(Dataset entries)
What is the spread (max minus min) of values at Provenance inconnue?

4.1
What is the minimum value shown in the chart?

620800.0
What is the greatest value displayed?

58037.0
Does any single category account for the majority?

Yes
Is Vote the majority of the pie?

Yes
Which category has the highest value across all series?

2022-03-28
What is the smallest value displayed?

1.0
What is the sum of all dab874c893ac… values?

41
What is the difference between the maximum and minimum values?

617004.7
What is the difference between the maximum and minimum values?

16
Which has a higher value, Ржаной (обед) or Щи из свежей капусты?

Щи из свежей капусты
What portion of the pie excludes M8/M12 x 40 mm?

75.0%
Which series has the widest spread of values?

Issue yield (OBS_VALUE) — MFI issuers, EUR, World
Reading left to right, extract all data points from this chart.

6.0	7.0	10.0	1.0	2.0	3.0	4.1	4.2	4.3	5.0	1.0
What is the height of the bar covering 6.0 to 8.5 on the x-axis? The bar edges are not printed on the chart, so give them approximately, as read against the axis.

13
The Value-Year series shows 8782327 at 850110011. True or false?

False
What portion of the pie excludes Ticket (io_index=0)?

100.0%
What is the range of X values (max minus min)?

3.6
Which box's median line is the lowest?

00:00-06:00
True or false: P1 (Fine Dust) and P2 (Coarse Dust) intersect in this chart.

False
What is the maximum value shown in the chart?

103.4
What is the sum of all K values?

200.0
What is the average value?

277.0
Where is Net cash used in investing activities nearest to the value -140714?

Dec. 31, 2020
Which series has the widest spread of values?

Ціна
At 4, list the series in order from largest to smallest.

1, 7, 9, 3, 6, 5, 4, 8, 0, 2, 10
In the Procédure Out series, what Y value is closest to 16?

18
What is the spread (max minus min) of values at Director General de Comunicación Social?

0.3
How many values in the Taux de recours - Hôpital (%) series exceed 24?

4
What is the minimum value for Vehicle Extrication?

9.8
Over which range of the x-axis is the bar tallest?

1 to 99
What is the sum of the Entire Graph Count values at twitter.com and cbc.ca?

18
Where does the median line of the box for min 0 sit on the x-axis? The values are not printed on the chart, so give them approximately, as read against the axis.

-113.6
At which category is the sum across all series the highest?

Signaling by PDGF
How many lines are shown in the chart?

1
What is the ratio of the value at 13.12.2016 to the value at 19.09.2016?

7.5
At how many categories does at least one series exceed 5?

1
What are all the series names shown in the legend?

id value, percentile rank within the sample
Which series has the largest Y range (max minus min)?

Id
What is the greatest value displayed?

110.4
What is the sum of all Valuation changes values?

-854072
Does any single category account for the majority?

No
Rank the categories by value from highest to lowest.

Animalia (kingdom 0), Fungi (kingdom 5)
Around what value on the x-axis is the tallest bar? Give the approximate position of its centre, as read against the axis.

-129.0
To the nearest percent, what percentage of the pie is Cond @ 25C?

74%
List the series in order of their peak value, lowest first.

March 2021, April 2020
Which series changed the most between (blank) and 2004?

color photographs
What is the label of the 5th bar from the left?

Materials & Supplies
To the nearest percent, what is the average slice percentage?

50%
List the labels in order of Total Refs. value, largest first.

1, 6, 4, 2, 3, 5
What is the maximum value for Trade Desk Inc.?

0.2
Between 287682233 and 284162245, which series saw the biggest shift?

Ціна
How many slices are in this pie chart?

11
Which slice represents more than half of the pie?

Task to complete —
Pull out every line of the rows above that contains the string "True". Case counts.

Answer box —
The Value-Year series shows 8782327 at 850110011. True or false?
True or false: P1 (Fine Dust) and P2 (Coarse Dust) intersect in this chart.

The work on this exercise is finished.